#### WORK TO COMPLETE
Retype, word for word, every line from the one holding "left front paw: (364, 288)" through the one holding "left front paw: (1736, 745)" in the entries below, both included, and only those lines.
*** GIVEN INFORMATION ***
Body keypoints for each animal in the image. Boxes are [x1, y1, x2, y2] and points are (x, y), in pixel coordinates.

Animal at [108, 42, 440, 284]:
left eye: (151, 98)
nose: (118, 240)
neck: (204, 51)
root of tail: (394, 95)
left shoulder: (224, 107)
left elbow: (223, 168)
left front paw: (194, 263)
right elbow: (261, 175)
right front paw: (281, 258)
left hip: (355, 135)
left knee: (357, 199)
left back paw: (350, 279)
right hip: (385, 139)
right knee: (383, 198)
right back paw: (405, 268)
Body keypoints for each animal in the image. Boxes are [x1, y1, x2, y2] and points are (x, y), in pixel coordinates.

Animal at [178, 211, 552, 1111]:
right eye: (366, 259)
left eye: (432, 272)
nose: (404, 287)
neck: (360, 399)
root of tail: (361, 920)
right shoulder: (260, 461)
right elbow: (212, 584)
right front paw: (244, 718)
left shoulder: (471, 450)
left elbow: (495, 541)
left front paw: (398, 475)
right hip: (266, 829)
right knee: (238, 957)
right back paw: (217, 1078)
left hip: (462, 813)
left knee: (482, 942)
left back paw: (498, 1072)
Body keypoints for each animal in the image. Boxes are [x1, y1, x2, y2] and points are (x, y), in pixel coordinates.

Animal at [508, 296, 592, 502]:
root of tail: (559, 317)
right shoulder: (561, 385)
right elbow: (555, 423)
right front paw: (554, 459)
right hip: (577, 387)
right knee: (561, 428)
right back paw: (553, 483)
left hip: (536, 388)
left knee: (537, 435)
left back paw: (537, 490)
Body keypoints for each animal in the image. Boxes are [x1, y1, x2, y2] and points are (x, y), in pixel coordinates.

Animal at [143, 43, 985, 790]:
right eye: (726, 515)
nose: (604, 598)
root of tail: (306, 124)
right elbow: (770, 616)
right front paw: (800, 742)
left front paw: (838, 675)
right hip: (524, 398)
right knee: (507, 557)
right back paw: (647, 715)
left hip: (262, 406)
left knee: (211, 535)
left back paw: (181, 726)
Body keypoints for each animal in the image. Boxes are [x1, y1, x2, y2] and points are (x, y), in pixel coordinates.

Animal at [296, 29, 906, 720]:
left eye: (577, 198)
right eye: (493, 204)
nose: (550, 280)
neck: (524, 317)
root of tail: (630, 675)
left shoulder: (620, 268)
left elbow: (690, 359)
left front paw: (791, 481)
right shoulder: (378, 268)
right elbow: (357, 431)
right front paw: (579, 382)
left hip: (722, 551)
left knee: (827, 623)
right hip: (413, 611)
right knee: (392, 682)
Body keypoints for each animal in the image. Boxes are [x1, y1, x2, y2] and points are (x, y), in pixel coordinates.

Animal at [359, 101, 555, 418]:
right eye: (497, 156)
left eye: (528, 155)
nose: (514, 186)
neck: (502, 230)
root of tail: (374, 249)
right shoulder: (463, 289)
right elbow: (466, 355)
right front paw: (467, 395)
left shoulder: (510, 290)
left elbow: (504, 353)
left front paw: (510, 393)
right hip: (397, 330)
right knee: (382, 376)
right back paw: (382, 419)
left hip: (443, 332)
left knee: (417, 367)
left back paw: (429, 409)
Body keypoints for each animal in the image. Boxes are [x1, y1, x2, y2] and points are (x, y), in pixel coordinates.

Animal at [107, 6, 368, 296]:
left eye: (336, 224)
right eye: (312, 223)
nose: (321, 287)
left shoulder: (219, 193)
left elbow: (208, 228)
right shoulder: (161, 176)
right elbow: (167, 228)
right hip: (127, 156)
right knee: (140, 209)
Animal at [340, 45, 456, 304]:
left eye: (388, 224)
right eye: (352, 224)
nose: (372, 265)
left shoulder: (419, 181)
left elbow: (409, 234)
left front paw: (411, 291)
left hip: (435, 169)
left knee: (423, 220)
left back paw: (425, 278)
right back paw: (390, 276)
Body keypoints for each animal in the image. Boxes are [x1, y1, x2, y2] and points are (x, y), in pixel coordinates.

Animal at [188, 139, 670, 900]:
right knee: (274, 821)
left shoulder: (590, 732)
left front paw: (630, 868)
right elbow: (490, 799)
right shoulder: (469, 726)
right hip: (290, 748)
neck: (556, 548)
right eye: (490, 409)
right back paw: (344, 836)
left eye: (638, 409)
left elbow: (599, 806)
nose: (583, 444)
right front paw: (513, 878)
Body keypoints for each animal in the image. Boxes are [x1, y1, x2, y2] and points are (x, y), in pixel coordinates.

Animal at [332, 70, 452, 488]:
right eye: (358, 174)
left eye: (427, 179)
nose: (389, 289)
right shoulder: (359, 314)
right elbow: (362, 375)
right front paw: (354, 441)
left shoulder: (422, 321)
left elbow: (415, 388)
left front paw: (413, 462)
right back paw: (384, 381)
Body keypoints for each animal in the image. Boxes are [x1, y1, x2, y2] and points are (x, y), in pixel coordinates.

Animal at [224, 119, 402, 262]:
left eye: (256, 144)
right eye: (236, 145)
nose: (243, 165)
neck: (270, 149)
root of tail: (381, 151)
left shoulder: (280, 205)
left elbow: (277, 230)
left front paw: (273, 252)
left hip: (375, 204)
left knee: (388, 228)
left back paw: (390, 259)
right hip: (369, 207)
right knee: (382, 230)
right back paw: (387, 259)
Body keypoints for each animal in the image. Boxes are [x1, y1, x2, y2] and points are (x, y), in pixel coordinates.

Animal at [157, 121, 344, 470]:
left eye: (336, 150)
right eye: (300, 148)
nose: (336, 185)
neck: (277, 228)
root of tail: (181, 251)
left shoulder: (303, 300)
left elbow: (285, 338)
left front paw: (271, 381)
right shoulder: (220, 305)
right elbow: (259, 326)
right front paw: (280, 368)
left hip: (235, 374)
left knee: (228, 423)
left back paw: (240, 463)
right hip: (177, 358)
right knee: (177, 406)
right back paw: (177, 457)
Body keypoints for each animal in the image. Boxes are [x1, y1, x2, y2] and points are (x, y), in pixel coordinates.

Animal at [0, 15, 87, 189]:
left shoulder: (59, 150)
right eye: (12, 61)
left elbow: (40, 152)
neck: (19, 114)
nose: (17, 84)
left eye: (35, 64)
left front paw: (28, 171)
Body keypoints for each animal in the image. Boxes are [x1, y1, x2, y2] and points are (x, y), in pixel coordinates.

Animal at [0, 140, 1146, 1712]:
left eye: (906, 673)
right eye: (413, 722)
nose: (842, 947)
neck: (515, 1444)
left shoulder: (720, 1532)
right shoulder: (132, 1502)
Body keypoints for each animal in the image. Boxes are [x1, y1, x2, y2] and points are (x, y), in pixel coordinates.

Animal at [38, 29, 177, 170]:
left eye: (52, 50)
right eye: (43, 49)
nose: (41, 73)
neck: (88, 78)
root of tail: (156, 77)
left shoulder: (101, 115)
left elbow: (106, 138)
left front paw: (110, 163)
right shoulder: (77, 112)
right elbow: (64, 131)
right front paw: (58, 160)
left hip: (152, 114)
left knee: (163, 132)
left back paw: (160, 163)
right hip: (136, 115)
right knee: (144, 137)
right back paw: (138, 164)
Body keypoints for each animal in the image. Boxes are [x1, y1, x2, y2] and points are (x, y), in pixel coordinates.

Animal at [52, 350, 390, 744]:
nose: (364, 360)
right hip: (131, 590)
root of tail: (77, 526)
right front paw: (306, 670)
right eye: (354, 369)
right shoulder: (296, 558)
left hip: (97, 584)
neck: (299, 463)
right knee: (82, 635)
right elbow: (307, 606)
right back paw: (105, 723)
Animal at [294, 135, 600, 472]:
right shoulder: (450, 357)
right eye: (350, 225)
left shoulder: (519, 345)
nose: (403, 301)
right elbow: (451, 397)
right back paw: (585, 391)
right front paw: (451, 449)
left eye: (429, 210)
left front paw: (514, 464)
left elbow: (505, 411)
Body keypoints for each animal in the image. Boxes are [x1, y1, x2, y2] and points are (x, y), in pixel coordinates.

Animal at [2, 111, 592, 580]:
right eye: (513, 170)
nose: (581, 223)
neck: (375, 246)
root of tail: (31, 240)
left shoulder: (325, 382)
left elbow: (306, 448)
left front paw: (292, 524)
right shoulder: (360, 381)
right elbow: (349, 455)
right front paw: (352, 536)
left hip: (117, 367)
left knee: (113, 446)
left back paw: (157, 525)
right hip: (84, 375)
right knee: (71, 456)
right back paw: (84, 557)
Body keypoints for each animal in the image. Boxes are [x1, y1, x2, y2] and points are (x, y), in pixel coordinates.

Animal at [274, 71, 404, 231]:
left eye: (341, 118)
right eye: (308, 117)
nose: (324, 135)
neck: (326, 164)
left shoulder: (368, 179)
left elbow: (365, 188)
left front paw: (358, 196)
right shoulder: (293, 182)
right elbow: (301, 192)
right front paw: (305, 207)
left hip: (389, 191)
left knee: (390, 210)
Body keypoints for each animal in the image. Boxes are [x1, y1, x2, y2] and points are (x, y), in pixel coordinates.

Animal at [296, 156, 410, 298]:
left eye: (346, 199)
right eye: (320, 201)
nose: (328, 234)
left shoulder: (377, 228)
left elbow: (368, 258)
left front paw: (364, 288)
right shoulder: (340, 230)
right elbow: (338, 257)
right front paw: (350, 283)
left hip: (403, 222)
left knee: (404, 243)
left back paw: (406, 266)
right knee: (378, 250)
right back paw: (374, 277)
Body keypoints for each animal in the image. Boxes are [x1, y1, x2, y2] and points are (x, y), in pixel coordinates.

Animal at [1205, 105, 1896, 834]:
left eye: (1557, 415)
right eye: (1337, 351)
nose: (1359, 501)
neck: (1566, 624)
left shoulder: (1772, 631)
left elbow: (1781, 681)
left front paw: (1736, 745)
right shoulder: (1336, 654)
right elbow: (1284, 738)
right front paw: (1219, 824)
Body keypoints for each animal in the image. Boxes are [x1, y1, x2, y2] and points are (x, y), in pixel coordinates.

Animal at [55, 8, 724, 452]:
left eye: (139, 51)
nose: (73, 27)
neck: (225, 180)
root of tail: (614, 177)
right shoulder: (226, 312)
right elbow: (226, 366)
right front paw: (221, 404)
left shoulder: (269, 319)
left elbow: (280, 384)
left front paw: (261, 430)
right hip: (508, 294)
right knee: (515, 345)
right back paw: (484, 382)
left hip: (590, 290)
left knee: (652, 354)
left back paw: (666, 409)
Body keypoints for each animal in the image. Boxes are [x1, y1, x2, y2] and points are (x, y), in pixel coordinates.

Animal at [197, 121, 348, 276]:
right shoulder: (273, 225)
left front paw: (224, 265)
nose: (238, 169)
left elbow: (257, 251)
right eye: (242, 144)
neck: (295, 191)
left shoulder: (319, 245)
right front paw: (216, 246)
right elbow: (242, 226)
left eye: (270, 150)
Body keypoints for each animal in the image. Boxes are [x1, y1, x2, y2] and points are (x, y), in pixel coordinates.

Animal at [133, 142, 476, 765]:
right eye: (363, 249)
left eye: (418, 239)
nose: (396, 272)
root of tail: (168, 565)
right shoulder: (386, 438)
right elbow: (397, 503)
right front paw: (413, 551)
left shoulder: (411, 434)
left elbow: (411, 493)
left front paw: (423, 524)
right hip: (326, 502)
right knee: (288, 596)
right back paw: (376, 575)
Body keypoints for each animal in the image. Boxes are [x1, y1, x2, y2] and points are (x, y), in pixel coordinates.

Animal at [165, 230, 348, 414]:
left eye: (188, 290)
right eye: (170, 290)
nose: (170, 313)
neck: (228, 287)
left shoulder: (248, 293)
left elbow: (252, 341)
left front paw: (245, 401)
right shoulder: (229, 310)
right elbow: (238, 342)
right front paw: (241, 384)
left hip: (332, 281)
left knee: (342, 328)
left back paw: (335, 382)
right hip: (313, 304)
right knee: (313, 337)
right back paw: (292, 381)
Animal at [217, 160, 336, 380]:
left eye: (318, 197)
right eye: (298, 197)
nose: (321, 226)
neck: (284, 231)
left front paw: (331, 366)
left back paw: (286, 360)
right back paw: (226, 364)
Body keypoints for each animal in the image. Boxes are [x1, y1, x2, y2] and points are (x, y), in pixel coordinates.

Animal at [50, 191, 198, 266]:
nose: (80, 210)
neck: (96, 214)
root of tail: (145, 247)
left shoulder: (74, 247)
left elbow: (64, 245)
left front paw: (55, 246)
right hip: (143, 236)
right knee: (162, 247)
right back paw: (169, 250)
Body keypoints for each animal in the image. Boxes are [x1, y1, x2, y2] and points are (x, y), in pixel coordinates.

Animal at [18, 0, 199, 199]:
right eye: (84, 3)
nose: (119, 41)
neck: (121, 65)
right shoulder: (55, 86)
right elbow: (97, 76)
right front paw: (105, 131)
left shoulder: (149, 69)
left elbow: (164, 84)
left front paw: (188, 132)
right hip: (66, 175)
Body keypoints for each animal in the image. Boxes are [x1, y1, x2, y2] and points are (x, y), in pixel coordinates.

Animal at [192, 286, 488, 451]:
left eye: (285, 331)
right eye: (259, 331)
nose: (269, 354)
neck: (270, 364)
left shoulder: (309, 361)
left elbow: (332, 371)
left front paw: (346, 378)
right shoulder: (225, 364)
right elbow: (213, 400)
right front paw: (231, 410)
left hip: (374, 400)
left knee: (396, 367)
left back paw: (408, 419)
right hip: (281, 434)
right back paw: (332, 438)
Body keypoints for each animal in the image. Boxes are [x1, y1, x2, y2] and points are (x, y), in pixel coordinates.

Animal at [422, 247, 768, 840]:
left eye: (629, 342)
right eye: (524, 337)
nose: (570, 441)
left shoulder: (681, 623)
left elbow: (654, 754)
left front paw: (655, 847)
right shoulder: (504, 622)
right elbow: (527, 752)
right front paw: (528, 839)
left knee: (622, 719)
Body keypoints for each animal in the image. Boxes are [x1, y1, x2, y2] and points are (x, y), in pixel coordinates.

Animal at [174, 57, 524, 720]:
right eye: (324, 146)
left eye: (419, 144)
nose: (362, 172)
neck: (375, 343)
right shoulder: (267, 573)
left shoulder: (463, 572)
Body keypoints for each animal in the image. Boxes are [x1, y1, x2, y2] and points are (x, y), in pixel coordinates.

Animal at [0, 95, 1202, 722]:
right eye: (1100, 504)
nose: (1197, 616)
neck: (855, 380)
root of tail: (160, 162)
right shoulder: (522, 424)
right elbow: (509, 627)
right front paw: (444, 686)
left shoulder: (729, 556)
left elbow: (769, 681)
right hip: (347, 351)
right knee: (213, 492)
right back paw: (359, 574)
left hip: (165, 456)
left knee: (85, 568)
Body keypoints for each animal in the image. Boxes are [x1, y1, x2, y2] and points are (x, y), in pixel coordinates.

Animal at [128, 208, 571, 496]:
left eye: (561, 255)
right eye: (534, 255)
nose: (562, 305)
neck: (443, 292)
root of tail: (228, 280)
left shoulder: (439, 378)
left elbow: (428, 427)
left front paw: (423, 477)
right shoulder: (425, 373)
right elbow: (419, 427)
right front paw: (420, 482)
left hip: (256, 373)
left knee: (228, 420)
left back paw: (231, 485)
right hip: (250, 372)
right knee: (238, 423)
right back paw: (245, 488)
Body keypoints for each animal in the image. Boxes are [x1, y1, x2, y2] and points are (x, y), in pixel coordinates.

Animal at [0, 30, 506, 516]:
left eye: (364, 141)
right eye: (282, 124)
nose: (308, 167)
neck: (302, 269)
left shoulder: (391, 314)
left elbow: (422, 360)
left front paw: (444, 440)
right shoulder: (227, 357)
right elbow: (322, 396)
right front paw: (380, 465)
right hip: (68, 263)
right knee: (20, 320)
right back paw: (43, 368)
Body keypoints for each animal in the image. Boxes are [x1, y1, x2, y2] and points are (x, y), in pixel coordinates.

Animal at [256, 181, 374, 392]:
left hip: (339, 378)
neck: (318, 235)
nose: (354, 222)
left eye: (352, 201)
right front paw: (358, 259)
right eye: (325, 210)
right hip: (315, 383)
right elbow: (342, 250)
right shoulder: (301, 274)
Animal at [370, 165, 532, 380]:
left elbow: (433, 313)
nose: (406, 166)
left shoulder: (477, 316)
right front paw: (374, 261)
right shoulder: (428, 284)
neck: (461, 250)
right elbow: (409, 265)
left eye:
*** End of GIVEN INFORMATION ***
#### EXPECTED OUTPUT
left front paw: (364, 288)
right shoulder: (340, 230)
right elbow: (338, 257)
right front paw: (350, 283)
left hip: (403, 222)
left knee: (404, 243)
left back paw: (406, 266)
right knee: (378, 250)
right back paw: (374, 277)
Body keypoints for each animal in the image. Boxes are [x1, y1, x2, y2] and points are (x, y), in pixel coordinates.

Animal at [1205, 105, 1896, 834]:
left eye: (1557, 415)
right eye: (1337, 351)
nose: (1359, 501)
neck: (1566, 624)
left shoulder: (1772, 631)
left elbow: (1781, 681)
left front paw: (1736, 745)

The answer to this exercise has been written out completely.